Over the course of the project, a number of events are planned. In spring 2026, there will be a hands-on postgraduate training day on sound media archives in collaboration with the Pianola Museum and national research schools. In summer 2026 there will be a two-day international conference on ‘Listening to Possible Worlds: Music and the Posthuman in Literature and Culture’, held at Leiden University. In summer 2026, there will be a public concert and performance with Sandipan Nath at the Pianola Museum, showcasing an experimental new composition for player-piano as the culmination of the artistic research component of the project. In addition to these one-off events, there are occasional meetings of the new ‘Speculative Sounds, Speculative Fictions’ Reading Group across the duration of the project.
If you would like to receive updates or information about any of these events, please get in touch with a member of the project team.
Posthuman Music Machines: Literature in the Age of the Pianola
Postdoctoral researcher: Ruth Alison Clemens
The historical rise of the pianola or player-piano revolutionised automatic music. Originally marketed to a growing affluent class in the early 20th century as a commercial entertainment technology, the pianola’s proto-computational musical programming led to musical compositions that were difficult or even impossible for human players, establishing it as a posthuman music machine.
This project studies how Anglo-American literature from the age of the pianola (1896-1929) engages with the posthuman, non/human, or more-than-human: modernist experiments with form and consciousness; futurist interest in (or anxiety for) automation and mechanisation; and the overlap with the genre of science fiction by imagining speculative futures through pianola technology. Literary engagements with programmed sound blur the line between human and machine, creativity and reproduction, original and copy. This connects to contemporary debates around the impact of creative AI and offers an important – but lost – cultural stepping stone in the history of encoded, mechanised, synthesized music.

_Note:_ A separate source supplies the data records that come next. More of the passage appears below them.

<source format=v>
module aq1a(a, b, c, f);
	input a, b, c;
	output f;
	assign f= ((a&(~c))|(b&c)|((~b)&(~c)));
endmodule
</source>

Tracing Non/Human Music in Contemporary Speculative Fiction
Research Assistant, 2025-26: more information to follow soon.
This RA project will focus on the technological, non/human aspects of music creation and performance in contemporary speculative fiction. As not much work has been done on especially very recent texts, part of this sub-project's goal is to inventory the different texts available and the uses they make of music creation and performance (including, for example, the use of musical sound as a metaphor and the contrast between music and silence).

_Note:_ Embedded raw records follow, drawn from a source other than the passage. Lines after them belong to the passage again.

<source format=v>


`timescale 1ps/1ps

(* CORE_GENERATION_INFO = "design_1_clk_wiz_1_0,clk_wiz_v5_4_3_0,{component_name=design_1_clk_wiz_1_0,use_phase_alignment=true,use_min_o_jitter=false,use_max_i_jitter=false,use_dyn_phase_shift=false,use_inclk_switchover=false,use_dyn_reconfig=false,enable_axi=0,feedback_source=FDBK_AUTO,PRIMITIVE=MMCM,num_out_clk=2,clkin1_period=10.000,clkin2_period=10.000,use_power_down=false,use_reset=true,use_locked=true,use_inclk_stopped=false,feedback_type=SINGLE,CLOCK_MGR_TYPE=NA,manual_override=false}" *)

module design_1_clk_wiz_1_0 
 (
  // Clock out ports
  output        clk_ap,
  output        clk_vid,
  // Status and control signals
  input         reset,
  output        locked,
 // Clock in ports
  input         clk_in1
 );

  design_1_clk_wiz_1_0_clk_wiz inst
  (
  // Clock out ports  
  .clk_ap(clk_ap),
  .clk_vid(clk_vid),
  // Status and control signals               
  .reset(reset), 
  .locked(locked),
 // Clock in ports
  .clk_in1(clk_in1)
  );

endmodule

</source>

Listening to Possible Worlds: Music and the Posthuman in Literature and Culture
A two-day international conference, hosted at Leiden University. More information and call for papers to follow in autumn 2025.

At the Pianola Museum in collaboration with artistic researcher Sandipan Nath. More information to follow soon.
Presentations
- R. A. Clemens, ‘Posthuman Music Machines: Literature in the Age of the Pianola’ (LUCAS Role of Experience Reading Group, Leiden University, 27 March 2025).
- R. A. Clemens, Keynote talk: ‘Being on the Same Frequency: Ways of Listening to the Incompossible’ (ASCA International Workshop on Re-imagining Universality in the Pluriverse, University of Amsterdam, 26 May 2025).
- D. van Dam & R. A. Clemens, ‘“Which no human hands could play:” Anxiety, authenticity, and literature in the age of the Pianola’ (International Association for Word and Music Studies Conference: ‘Frauds and Fakes in Words and Music’, University of Richmond, VA, 29-31 May 2025).
- R. A. Clemens, ‘Cultures, Technologies, and Media of the Sonic War Machine’ (2025 Braidotti Summer School ‘Beyond Collapsology: from Contemporary Negativity to Affirmation’, Utrecht University, 19 August 2025).